**Assigned task:**
From the first line to the last, repeat the data exactly but leave out the pictures.

**Stored data:**

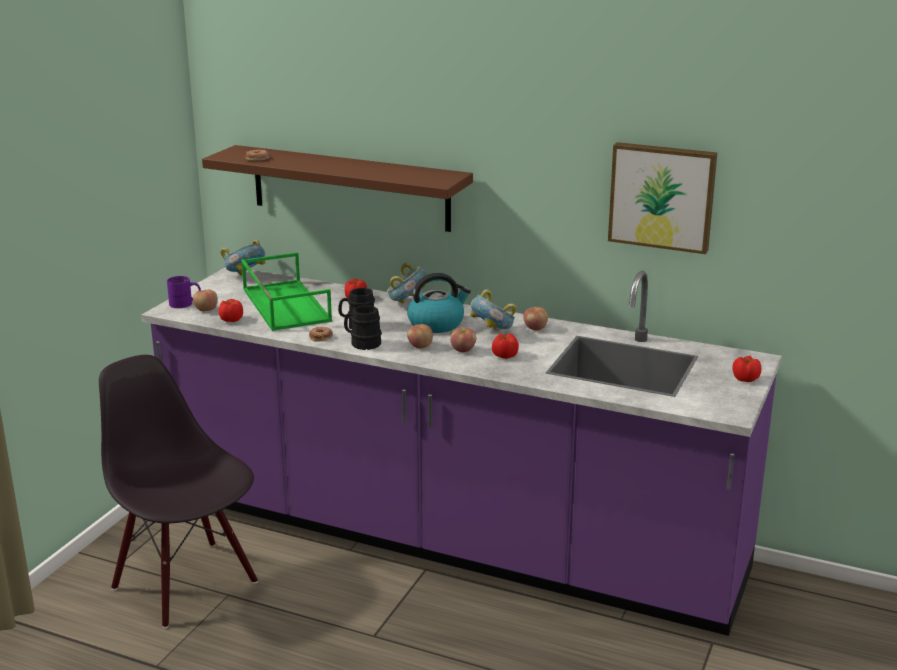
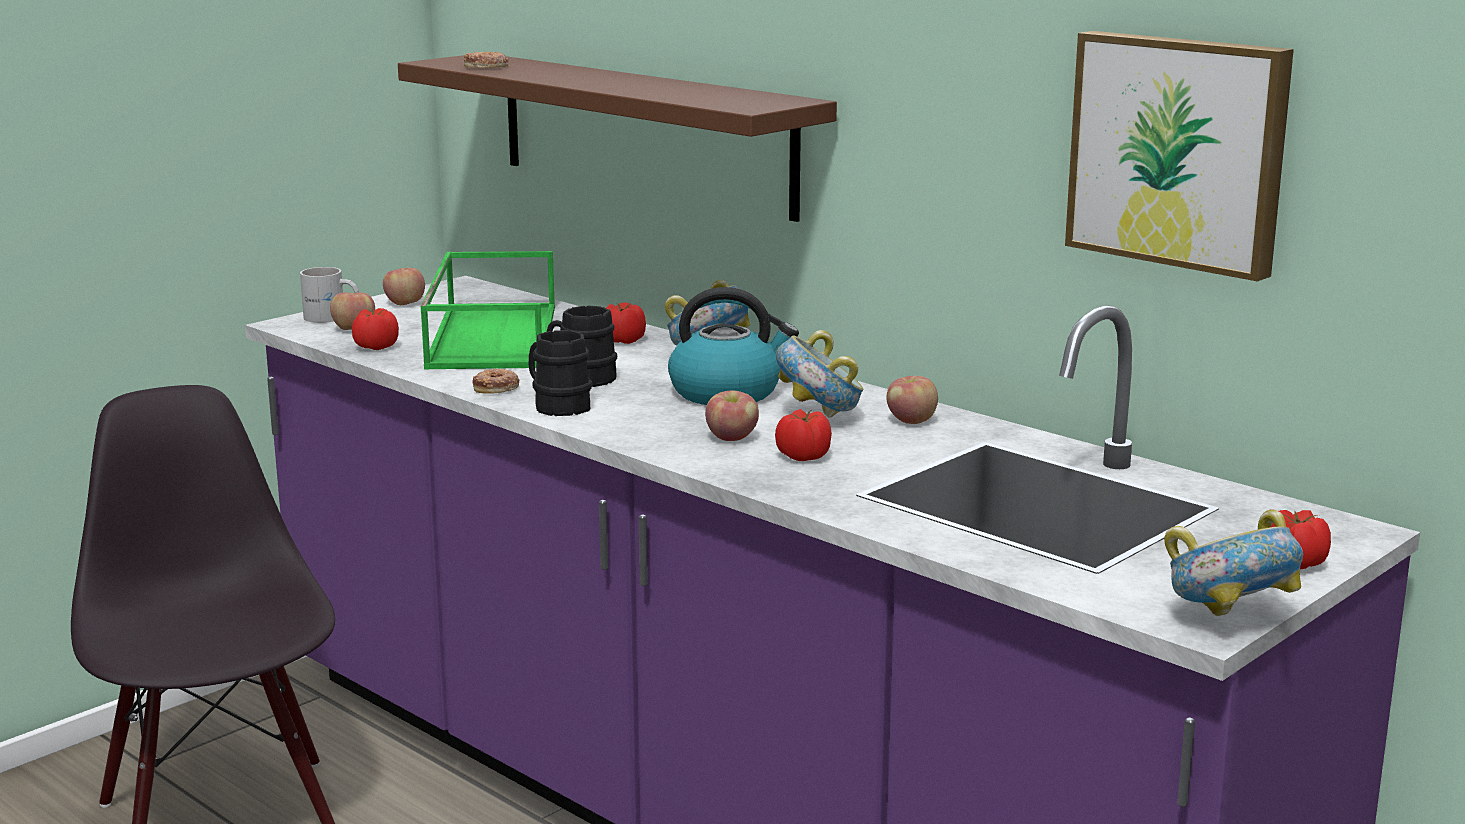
camera: 20 degrees right, 5 degrees down
(185, 304) = (331, 318): purple mug -> white mug
(245, 276) = (476, 291): bowl -> bowl (1230, 620)
(420, 346) = (657, 422): apple -> apple (404, 303)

**Solution:**
camera: 20 degrees right, 5 degrees down
(185, 304) = (331, 318): purple mug -> white mug
(245, 276) = (476, 291): bowl -> bowl (1230, 620)
(420, 346) = (657, 422): apple -> apple (404, 303)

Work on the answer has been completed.